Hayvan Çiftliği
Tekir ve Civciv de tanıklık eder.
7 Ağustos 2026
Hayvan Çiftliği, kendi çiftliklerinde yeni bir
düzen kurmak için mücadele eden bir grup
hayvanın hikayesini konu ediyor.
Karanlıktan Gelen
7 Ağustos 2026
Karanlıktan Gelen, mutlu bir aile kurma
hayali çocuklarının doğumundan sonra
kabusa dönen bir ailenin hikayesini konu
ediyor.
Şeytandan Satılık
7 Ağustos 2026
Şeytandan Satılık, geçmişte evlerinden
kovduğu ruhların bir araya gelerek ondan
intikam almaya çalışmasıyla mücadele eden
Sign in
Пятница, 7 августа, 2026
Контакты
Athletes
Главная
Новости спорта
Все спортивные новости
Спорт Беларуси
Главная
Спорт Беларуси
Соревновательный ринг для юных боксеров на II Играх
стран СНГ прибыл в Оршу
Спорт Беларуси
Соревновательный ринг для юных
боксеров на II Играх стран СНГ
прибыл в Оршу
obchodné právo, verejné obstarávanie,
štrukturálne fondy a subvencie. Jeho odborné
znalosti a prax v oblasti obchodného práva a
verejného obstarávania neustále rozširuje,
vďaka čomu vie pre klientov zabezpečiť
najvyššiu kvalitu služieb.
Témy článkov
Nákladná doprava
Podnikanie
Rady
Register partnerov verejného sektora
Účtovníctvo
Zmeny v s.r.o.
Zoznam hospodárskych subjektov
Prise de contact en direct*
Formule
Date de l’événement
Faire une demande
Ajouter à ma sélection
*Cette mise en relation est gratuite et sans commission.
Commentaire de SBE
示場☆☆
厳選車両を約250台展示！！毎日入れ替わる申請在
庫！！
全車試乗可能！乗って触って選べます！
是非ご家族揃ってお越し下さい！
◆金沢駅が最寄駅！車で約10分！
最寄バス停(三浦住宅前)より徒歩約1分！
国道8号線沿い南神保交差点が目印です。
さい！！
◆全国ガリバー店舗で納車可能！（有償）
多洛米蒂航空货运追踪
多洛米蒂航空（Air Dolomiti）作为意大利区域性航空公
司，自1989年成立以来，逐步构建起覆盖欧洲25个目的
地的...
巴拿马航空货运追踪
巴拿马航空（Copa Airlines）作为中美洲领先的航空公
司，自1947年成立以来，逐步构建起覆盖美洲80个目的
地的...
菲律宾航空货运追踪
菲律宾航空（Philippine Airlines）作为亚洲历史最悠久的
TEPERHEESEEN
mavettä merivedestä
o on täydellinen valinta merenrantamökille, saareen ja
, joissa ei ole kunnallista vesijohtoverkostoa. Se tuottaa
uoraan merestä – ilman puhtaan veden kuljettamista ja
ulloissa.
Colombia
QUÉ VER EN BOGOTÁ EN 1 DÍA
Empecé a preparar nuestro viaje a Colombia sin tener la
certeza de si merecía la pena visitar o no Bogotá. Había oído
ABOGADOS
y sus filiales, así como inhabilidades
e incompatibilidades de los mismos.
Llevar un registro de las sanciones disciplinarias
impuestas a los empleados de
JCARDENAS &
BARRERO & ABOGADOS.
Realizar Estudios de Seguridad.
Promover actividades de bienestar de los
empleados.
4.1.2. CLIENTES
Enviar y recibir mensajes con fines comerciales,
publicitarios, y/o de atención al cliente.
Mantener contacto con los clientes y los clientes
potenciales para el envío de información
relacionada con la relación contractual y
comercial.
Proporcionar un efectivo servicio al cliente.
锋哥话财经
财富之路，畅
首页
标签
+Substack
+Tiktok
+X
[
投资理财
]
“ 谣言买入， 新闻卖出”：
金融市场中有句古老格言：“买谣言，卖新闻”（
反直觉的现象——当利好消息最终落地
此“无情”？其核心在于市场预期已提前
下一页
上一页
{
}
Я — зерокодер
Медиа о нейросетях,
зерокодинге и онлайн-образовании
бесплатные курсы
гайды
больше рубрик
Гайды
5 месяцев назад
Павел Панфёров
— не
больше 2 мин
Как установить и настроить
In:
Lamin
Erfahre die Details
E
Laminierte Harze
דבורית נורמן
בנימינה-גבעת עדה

Your goal —
Line by line, copy the records exactly.

Response box —
Hayvan Çiftliği
Tekir ve Civciv de tanıklık eder.
7 Ağustos 2026
Hayvan Çiftliği, kendi çiftliklerinde yeni bir
düzen kurmak için mücadele eden bir grup
hayvanın hikayesini konu ediyor.
Karanlıktan Gelen
7 Ağustos 2026
Karanlıktan Gelen, mutlu bir aile kurma
hayali çocuklarının doğumundan sonra
kabusa dönen bir ailenin hikayesini konu
ediyor.
Şeytandan Satılık
7 Ağustos 2026
Şeytandan Satılık, geçmişte evlerinden
kovduğu ruhların bir araya gelerek ondan
intikam almaya çalışmasıyla mücadele eden
Sign in
Пятница, 7 августа, 2026
Контакты
Athletes
Главная
Новости спорта
Все спортивные новости
Спорт Беларуси
Главная
Спорт Беларуси
Соревновательный ринг для юных боксеров на II Играх
стран СНГ прибыл в Оршу
Спорт Беларуси
Соревновательный ринг для юных
боксеров на II Играх стран СНГ
прибыл в Оршу
obchodné právo, verejné obstarávanie,
štrukturálne fondy a subvencie. Jeho odborné
znalosti a prax v oblasti obchodného práva a
verejného obstarávania neustále rozširuje,
vďaka čomu vie pre klientov zabezpečiť
najvyššiu kvalitu služieb.
Témy článkov
Nákladná doprava
Podnikanie
Rady
Register partnerov verejného sektora
Účtovníctvo
Zmeny v s.r.o.
Zoznam hospodárskych subjektov
Prise de contact en direct*
Formule
Date de l’événement
Faire une demande
Ajouter à ma sélection
*Cette mise en relation est gratuite et sans commission.
Commentaire de SBE
示場☆☆
厳選車両を約250台展示！！毎日入れ替わる申請在
庫！！
全車試乗可能！乗って触って選べます！
是非ご家族揃ってお越し下さい！
◆金沢駅が最寄駅！車で約10分！
最寄バス停(三浦住宅前)より徒歩約1分！
国道8号線沿い南神保交差点が目印です。
さい！！
◆全国ガリバー店舗で納車可能！（有償）
多洛米蒂航空货运追踪
多洛米蒂航空（Air Dolomiti）作为意大利区域性航空公
司，自1989年成立以来，逐步构建起覆盖欧洲25个目的
地的...
巴拿马航空货运追踪
巴拿马航空（Copa Airlines）作为中美洲领先的航空公
司，自1947年成立以来，逐步构建起覆盖美洲80个目的
地的...
菲律宾航空货运追踪
菲律宾航空（Philippine Airlines）作为亚洲历史最悠久的
TEPERHEESEEN
mavettä merivedestä
o on täydellinen valinta merenrantamökille, saareen ja
, joissa ei ole kunnallista vesijohtoverkostoa. Se tuottaa
uoraan merestä – ilman puhtaan veden kuljettamista ja
ulloissa.
Colombia
QUÉ VER EN BOGOTÁ EN 1 DÍA
Empecé a preparar nuestro viaje a Colombia sin tener la
certeza de si merecía la pena visitar o no Bogotá. Había oído
ABOGADOS
y sus filiales, así como inhabilidades
e incompatibilidades de los mismos.
Llevar un registro de las sanciones disciplinarias
impuestas a los empleados de
JCARDENAS &
BARRERO & ABOGADOS.
Realizar Estudios de Seguridad.
Promover actividades de bienestar de los
empleados.
4.1.2. CLIENTES
Enviar y recibir mensajes con fines comerciales,
publicitarios, y/o de atención al cliente.
Mantener contacto con los clientes y los clientes
potenciales para el envío de información
relacionada con la relación contractual y
comercial.
Proporcionar un efectivo servicio al cliente.
锋哥话财经
财富之路，畅
首页
标签
+Substack
+Tiktok
+X
[
投资理财
]
“ 谣言买入， 新闻卖出”：
金融市场中有句古老格言：“买谣言，卖新闻”（
反直觉的现象——当利好消息最终落地
此“无情”？其核心在于市场预期已提前
下一页
上一页
{
}
Я — зерокодер
Медиа о нейросетях,
зерокодинге и онлайн-образовании
бесплатные курсы
гайды
больше рубрик
Гайды
5 месяцев назад
Павел Панфёров
— не
больше 2 мин
Как установить и настроить
In:
Lamin
Erfahre die Details
E
Laminierte Harze
דבורית נורמן
בנימינה-גבעת עדה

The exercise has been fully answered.